WHAT TO PRODUCE:
The response should contain only those lines of the entries below that include the string "they".

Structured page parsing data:
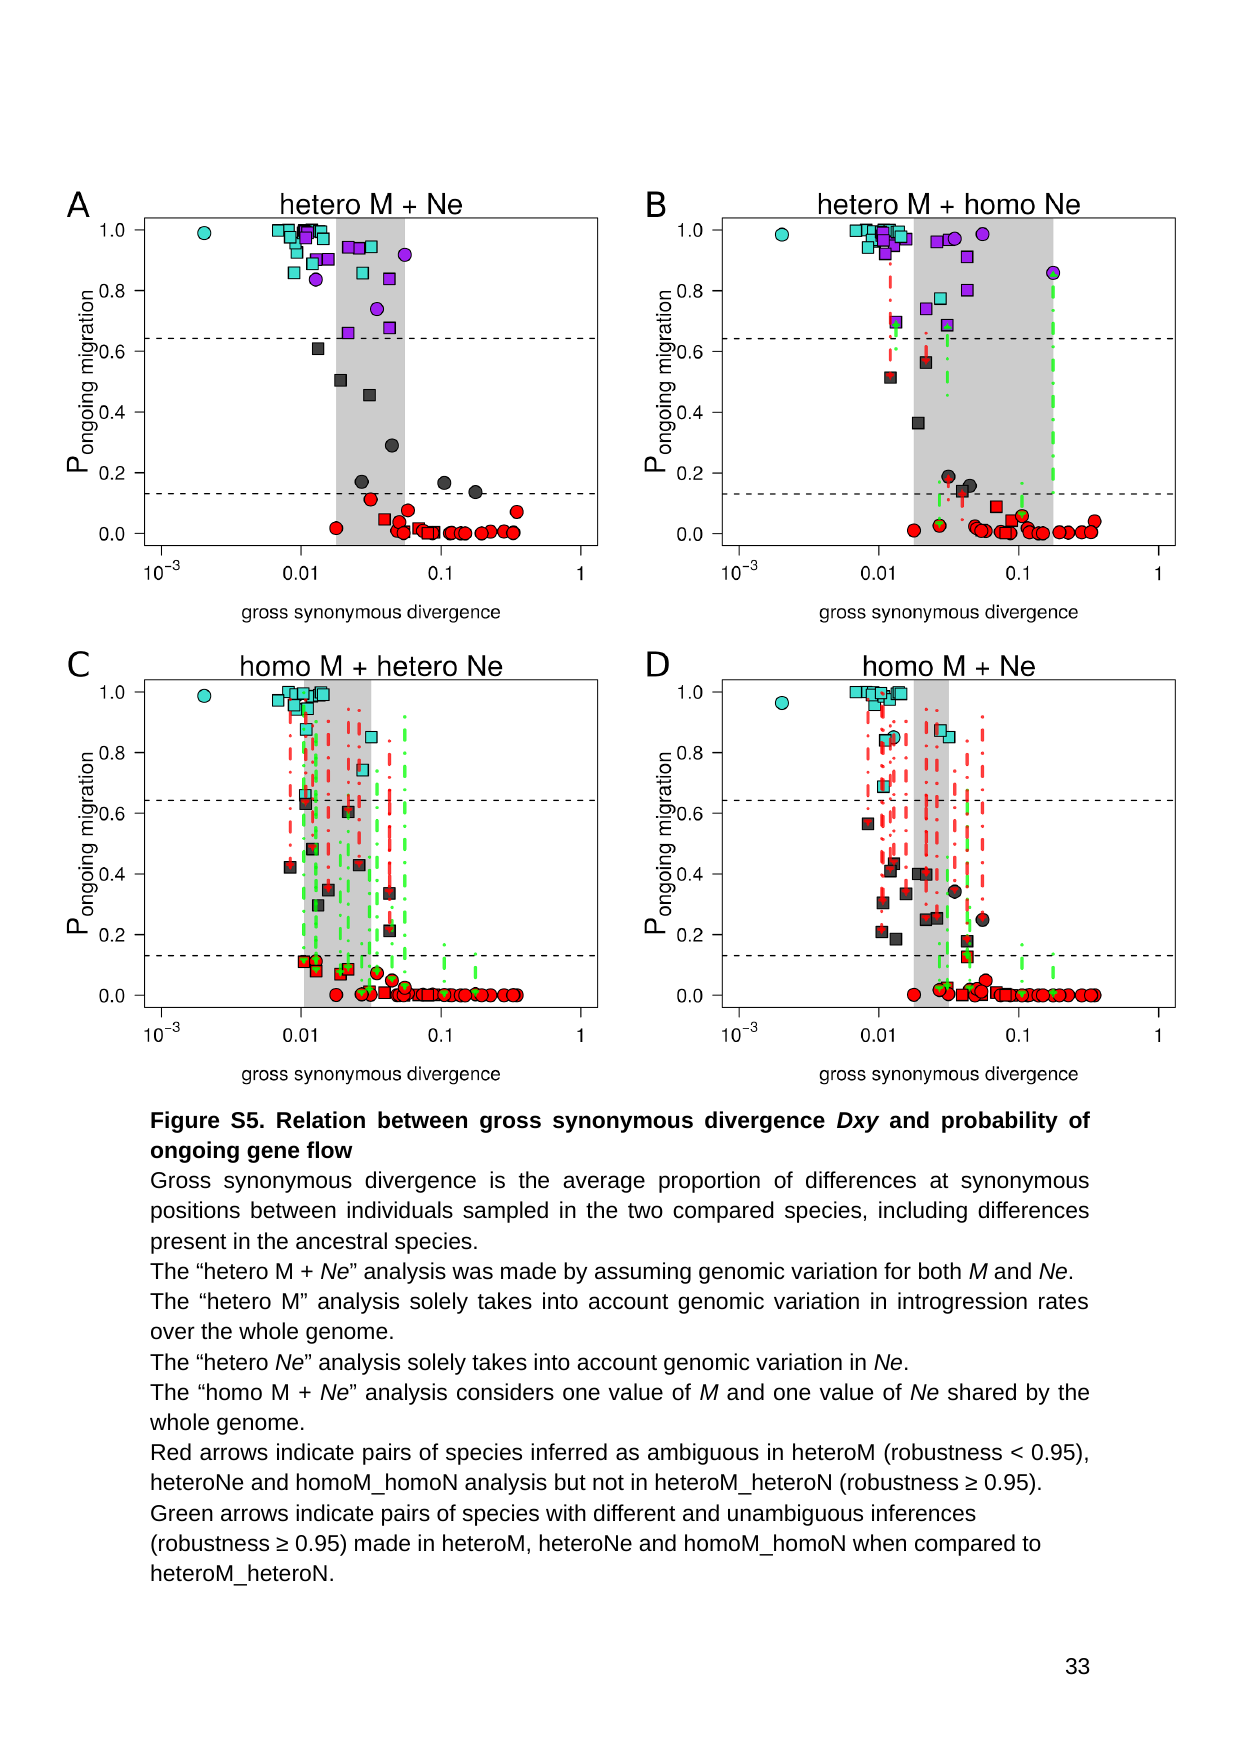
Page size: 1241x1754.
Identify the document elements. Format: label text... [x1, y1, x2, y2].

text The “hetero M” analysis solely takes into account genomic variation in introgression rates over the whole genome. [150, 1288, 1090, 1344]
picture [59, 180, 1211, 1103]
text Green arrows indicate pairs of species with different and unambiguous inferences (robustness ≥ 0.95) made in heteroM, heteroNe and homoM_homoN when compared to heteroM_heteroN. [150, 1499, 1090, 1586]
text Figure S5. Relation between gross synonymous divergence Dxy and probability of ongoing gene flow [150, 1107, 1090, 1163]
text The “hetero Ne” analysis solely takes into account genomic variation in Ne. [150, 1348, 1090, 1375]
text Red arrows indicate pairs of species inferred as ambiguous in heteroM (robustness < 0.95), heteroNe and homoM_homoN analysis but not in heteroM_heteroN (robustness ≥ 0.95). [150, 1439, 1090, 1496]
text Gross synonymous divergence is the average proportion of differences at synonymous positions between individuals sampled in the two compared species, including differences present in the ancestral species. [150, 1167, 1090, 1254]
text The “hetero M + Ne” analysis was made by assuming genomic variation for both M and Ne. [150, 1258, 1090, 1284]
text The “homo M + Ne” analysis considers one value of M and one value of Ne shared by the whole genome. [150, 1379, 1090, 1435]
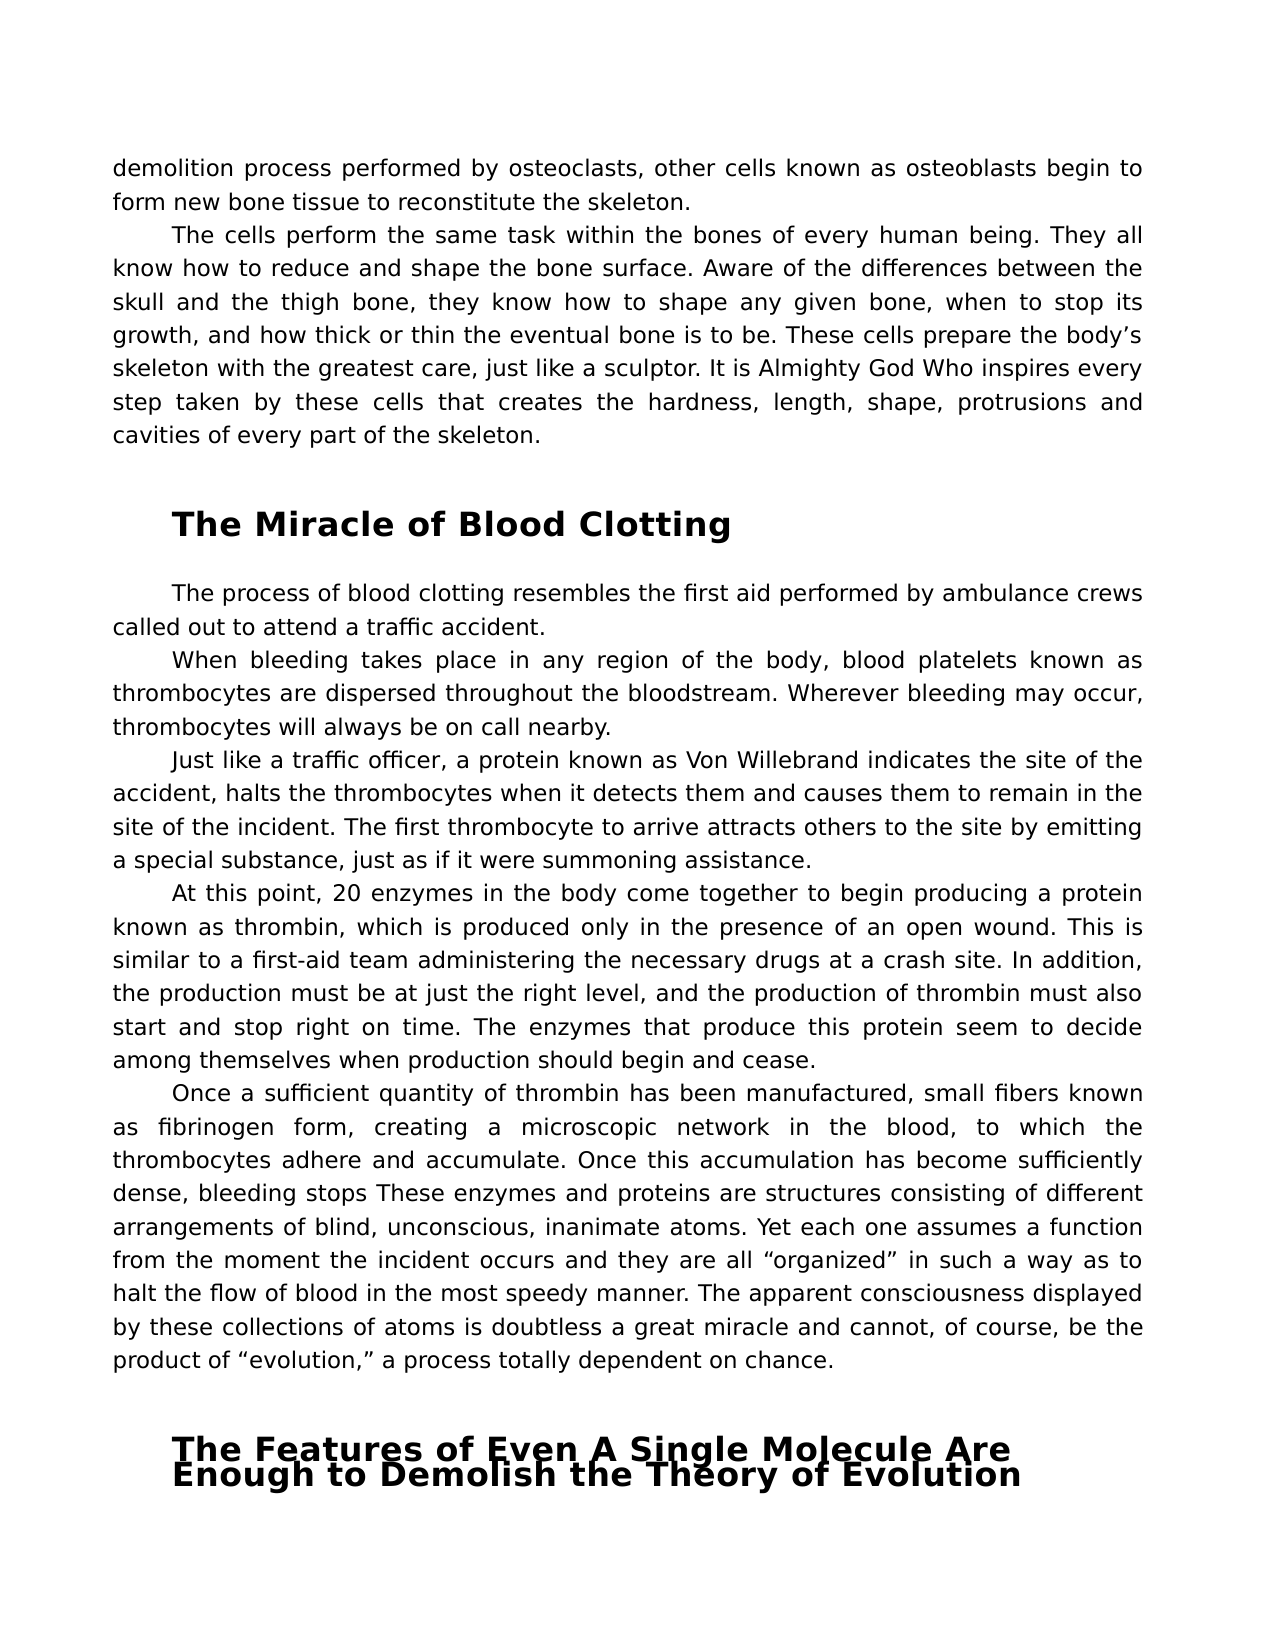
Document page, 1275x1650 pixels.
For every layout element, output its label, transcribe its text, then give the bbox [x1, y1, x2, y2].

text The Features of Even A Single Molecule Are [701, 1442, 821, 1467]
text demolition process performed by osteoclasts, other cells known as osteoblasts begin to form new bone tissue to reconstitute the skeleton. [112, 150, 1145, 217]
text Once a sufficient quantity of thrombin has been manufactured, small fibers known as fibrinogen form, creating a microscopic network in the blood, to which the thrombocytes adhere and accumulate. Once this accumulation has become sufficiently dense, bleeding stops These enzymes and proteins are structures consisting of different arrangements of blind, unconscious, inanimate atoms. Yet each one assumes a function from the moment the incident occurs and they are all “organized” in such a way as to halt the flow of blood in the most speedy manner. The apparent consciousness displayed by these collections of atoms is doubtless a great miracle and cannot, of course, be the product of “evolution,” a process totally dependent on chance. [112, 1075, 1145, 1375]
text Enough to Demolish the Theory of Evolution [112, 1467, 281, 1492]
text The Features of Even A Single Molecule Are [112, 1442, 492, 1467]
text The Features of Even A Single Molecule Are [539, 1442, 598, 1467]
text Enough to Demolish the Theory of Evolution [277, 1467, 1145, 1492]
text The Features of Even A Single Molecule Are [823, 1442, 919, 1467]
text The Features of Even A Single Molecule Are [918, 1442, 1145, 1467]
text The Features of Even A Single Molecule Are [595, 1442, 678, 1467]
text When bleeding takes place in any region of the body, blood platelets known as thrombocytes are dispersed throughout the bloodstream. Wherever bleeding may occur, thrombocytes will always be on call nearby. [112, 642, 1145, 742]
text The cells perform the same task within the bones of every human being. They all know how to reduce and shape the bone surface. Aware of the differences between the skull and the thigh bone, they know how to shape any given bone, when to stop its growth, and how thick or thin the eventual bone is to be. These cells prepare the body’s skeleton with the greatest care, just like a sculptor. It is Almighty God Who inspires every step taken by these cells that creates the hardness, length, shape, protrusions and cavities of every part of the skeleton. [112, 217, 1145, 450]
text At this point, 20 enzymes in the body come together to begin producing a protein known as thrombin, which is produced only in the presence of an open wound. This is similar to a first-aid team administering the necessary drugs at a crash site. In addition, the production must be at just the right level, and the production of thrombin must also start and stop right on time. The enzymes that produce this protein seem to decide among themselves when production should begin and cease. [112, 875, 1145, 1075]
text The process of blood clotting resembles the first aid performed by ambulance crews called out to attend a traffic accident. [112, 575, 1145, 642]
text The Miracle of Blood Clotting [112, 517, 723, 542]
text Just like a traffic officer, a protein known as Von Willebrand indicates the site of the accident, halts the thrombocytes when it detects them and causes them to remain in the site of the incident. The first thrombocyte to arrive attracts others to the site by emitting a special substance, just as if it were summoning assistance. [112, 742, 1145, 875]
text The Miracle of Blood Clotting [719, 517, 1145, 542]
text The Features of Even A Single Molecule Are [495, 1442, 540, 1467]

TASK OUTPUT:
text Once a sufficient quantity of thrombin has been manufactured, small fibers known as fibrinogen form, creating a microscopic network in the blood, to which the thrombocytes adhere and accumulate. Once this accumulation has become sufficiently dense, bleeding stops These enzymes and proteins are structures consisting of different arrangements of blind, unconscious, inanimate atoms. Yet each one assumes a function from the moment the incident occurs and they are all “organized” in such a way as to halt the flow of blood in the most speedy manner. The apparent consciousness displayed by these collections of atoms is doubtless a great miracle and cannot, of course, be the product of “evolution,” a process totally dependent on chance. [112, 1075, 1145, 1375]
text The cells perform the same task within the bones of every human being. They all know how to reduce and shape the bone surface. Aware of the differences between the skull and the thigh bone, they know how to shape any given bone, when to stop its growth, and how thick or thin the eventual bone is to be. These cells prepare the body’s skeleton with the greatest care, just like a sculptor. It is Almighty God Who inspires every step taken by these cells that creates the hardness, length, shape, protrusions and cavities of every part of the skeleton. [112, 217, 1145, 450]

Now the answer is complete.